Les tractations diplomatiques s’intensifient pour tenter de mettre fin aux hostilités entre les États-Unis et l’Iran. Le Pakistan joue un rôle central de médiateur, avec des visites de haut niveau en cours.
Selon les informations rapportées par Al Jazeera, une délégation pakistanaise conduite par le chef de l’armée, le maréchal Asim Munir, se trouve actuellement à Téhéran. Il a pour mission de transmettre des messages en provenance des États-Unis. Parallèlement, le Premier ministre pakistanais, Shehbaz Sharif, est arrivé en Arabie saoudite dans le cadre d’une tournée régionale qui le conduira également au Qatar et en Turquie.
Le porte-parole du ministère iranien des Affaires étrangères, Esmael Baghaei, a confirmé que Téhéran et Washington sont restés en contact depuis la fin des discussions à Islamabad dimanche. De son côté, Washington a exprimé mercredi son optimisme quant à la tenue d’une nouvelle série de pourparlers dans la capitale pakistanaise.

■ ■ ■ ■ ■ ■ ■

* Liste des tâches
**a)** Dans l'extrait du document, reprenez le passage commençant par « Selon les informations » et se terminant par « et en Turquie. », en remplaçant « délégation » par « mission ».
**b)** Indiquez par oui ou par non si chacune des affirmations suivantes est conforme à l'extrait du document, en citant à l'identique les mots de l'extrait qui permettent de trancher. (i) Le maréchal Asim Munir se trouve à Téhéran. (ii) Les discussions à Islamabad ont pris fin mercredi. (iii) Esmael Baghaei est le porte-parole du ministère iranien des Affaires étrangères.
**c)** Selon l'extrait du document, pourquoi le maréchal Asim Munir se trouve-t-il à Téhéran ? Répondez en une à trois phrases.

Données recueillies:
■ ■ ■ ■ ■ ■ ■

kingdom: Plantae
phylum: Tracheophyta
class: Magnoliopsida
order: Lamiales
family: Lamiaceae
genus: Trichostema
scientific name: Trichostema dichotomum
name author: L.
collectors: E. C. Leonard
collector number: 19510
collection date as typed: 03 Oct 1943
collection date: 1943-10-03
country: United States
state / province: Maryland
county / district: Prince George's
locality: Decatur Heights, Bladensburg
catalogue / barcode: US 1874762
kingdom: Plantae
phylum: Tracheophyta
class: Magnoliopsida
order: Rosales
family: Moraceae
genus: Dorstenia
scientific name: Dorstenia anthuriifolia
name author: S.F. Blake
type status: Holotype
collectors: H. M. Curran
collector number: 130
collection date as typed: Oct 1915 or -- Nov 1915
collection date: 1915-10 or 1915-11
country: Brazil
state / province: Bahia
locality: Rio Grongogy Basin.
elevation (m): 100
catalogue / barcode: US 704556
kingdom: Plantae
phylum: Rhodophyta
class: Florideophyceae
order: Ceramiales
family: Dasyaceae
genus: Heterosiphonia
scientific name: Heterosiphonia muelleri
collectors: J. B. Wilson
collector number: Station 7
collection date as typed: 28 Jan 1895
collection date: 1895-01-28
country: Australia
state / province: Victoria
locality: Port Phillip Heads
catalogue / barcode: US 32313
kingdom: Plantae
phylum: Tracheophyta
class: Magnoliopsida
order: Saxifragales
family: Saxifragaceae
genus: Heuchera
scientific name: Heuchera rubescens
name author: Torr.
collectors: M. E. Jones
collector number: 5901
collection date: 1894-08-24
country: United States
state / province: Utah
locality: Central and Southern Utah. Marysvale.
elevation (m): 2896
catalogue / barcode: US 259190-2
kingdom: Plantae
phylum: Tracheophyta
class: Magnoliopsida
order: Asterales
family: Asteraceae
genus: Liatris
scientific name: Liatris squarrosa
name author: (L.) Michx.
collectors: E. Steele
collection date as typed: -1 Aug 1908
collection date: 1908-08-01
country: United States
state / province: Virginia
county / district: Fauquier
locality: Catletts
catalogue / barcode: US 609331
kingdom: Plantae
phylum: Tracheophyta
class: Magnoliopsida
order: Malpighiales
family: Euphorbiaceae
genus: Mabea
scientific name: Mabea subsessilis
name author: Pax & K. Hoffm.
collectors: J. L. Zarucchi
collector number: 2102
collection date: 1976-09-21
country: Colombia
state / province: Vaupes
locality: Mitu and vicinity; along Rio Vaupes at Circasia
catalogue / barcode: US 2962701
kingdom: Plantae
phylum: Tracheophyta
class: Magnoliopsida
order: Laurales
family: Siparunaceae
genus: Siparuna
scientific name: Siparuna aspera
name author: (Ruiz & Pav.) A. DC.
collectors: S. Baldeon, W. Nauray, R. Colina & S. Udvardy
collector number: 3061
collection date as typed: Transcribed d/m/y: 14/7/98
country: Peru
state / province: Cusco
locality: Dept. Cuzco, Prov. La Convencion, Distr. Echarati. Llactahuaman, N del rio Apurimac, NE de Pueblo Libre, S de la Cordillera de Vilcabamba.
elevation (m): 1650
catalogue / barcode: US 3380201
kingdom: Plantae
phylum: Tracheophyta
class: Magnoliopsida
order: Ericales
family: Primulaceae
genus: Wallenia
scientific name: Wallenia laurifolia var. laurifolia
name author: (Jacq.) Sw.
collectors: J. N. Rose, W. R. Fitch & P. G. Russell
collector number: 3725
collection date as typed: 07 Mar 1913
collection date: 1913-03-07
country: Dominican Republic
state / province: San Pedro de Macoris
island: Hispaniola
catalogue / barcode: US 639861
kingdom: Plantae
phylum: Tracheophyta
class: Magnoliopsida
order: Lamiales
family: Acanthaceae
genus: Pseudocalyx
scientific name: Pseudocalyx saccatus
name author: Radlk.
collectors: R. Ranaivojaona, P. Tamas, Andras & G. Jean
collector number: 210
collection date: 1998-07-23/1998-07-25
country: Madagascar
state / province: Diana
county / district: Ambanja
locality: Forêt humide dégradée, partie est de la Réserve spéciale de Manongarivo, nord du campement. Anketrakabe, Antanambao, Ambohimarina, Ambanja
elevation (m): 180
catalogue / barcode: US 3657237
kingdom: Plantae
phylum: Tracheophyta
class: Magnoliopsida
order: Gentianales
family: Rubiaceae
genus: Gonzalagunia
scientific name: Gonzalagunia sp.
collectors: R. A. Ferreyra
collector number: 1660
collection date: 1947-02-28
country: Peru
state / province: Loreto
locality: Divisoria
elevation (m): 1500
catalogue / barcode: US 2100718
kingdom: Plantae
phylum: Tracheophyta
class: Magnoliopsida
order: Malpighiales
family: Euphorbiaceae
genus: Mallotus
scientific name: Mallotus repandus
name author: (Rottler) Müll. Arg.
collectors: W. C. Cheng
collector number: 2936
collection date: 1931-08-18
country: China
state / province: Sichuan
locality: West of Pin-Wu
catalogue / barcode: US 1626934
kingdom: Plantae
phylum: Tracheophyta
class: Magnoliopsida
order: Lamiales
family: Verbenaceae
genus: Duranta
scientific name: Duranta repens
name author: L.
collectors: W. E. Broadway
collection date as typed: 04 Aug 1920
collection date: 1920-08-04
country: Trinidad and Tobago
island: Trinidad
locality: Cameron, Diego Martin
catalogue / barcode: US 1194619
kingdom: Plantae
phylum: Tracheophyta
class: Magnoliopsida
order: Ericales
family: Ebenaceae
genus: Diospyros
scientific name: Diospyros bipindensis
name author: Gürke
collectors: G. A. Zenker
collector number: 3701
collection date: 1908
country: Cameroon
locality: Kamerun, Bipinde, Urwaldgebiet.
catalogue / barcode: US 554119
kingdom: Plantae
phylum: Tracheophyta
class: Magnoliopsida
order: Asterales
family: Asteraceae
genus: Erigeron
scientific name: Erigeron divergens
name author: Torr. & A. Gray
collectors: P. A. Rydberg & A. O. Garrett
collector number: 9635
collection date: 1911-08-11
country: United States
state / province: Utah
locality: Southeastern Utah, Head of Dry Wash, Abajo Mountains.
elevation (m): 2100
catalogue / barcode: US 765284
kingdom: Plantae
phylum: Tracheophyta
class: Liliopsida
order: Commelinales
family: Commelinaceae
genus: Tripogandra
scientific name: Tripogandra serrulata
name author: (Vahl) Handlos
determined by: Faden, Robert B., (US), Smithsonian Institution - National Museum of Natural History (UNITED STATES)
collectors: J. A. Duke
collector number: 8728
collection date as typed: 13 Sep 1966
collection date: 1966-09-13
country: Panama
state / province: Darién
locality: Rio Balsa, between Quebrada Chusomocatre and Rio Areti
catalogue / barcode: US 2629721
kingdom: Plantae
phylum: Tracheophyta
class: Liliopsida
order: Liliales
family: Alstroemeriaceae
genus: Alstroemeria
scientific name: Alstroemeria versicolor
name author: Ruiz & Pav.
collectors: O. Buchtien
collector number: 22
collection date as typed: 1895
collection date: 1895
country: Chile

■ ■ ■ ■ ■ ■ ■

* Réponses par tâche
**a)**
Selon les informations rapportées par Al Jazeera, une mission pakistanaise conduite par le chef de l’armée, le maréchal Asim Munir, se trouve actuellement à Téhéran. Il a pour mission de transmettre des messages en provenance des États-Unis. Parallèlement, le Premier ministre pakistanais, Shehbaz Sharif, est arrivé en Arabie saoudite dans le cadre d’une tournée régionale qui le conduira également au Qatar et en Turquie.

**b)**
(i) Oui : « une délégation pakistanaise conduite par le chef de l’armée, le maréchal Asim Munir, se trouve actuellement à Téhéran ».
(ii) Non : « depuis la fin des discussions à Islamabad dimanche ».
(iii) Oui : « Le porte-parole du ministère iranien des Affaires étrangères, Esmael Baghaei ».

**c)** Le maréchal Asim Munir se trouve à Téhéran, à la tête d'une délégation pakistanaise, parce qu'il a pour mission de transmettre des messages en provenance des États-Unis. Ce déplacement s'inscrit dans le rôle central de médiateur que joue le Pakistan entre les États-Unis et l'Iran.